Non-leasing capital expenditures are currently projected to be approximately $130 million for 2006.

From an accounting perspective, our fourth quarter results will be impacted by our commitment to invest in our lease fleet. During the fourth quarter, we will defer approximately $190 million in revenue and $20 million in operating profits in order to achieve long-term profits in our Leasing business. Additionally, the fourth and first quarters are seasonal lows for our Construction Products segment.

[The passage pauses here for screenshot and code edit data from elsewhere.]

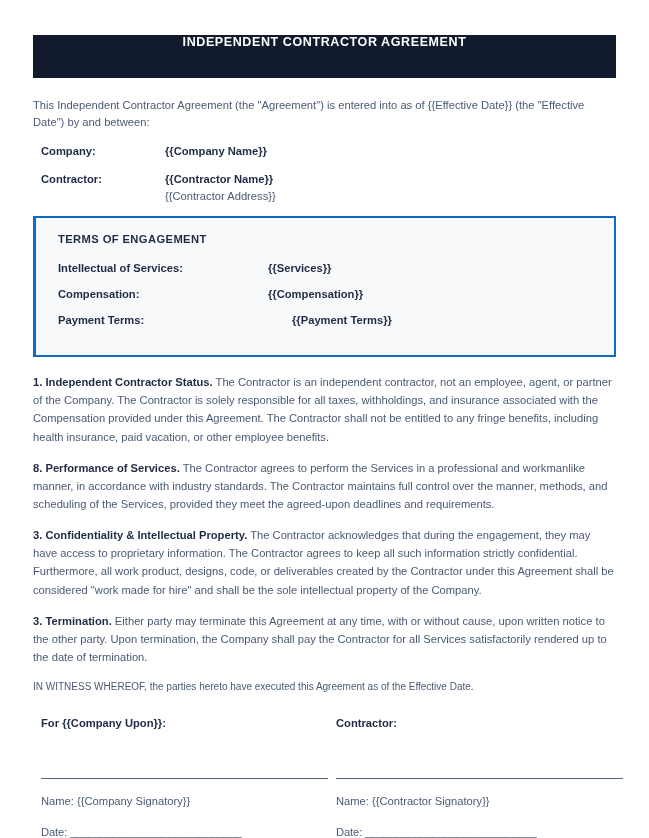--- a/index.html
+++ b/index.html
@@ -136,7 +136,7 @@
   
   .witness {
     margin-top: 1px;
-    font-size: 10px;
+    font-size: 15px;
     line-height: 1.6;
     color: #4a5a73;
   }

Accordingly, we anticipate earnings from continuing operations for the fourth quarter to range between 61 and 66 cents per diluted share.

Overall, we have improved our company guidance for 2006. The new guidance from continuing operations is for earnings per share of between $2.61 and $2.66 for the full year on a fully diluted basis. Included in our assumptions for 2006 are:

    normal weather conditions for the fourth quarter and

    no unanticipated adverse resolution of legal matters.

In our earnings release yesterday, we provided a reconciliation of the non-GAAP term EBITDA. EBITDA from continuing operations for the third quarter of 2006 was approximately $130 million as compared to $87 million in the same quarter last year.

It is our custom to open guidance for the next year with our fourth quarter conference call. Accordingly, we will not provide additional earnings guidance during today’s call.

At this time I will turn the presentation back to James for the question and answer session.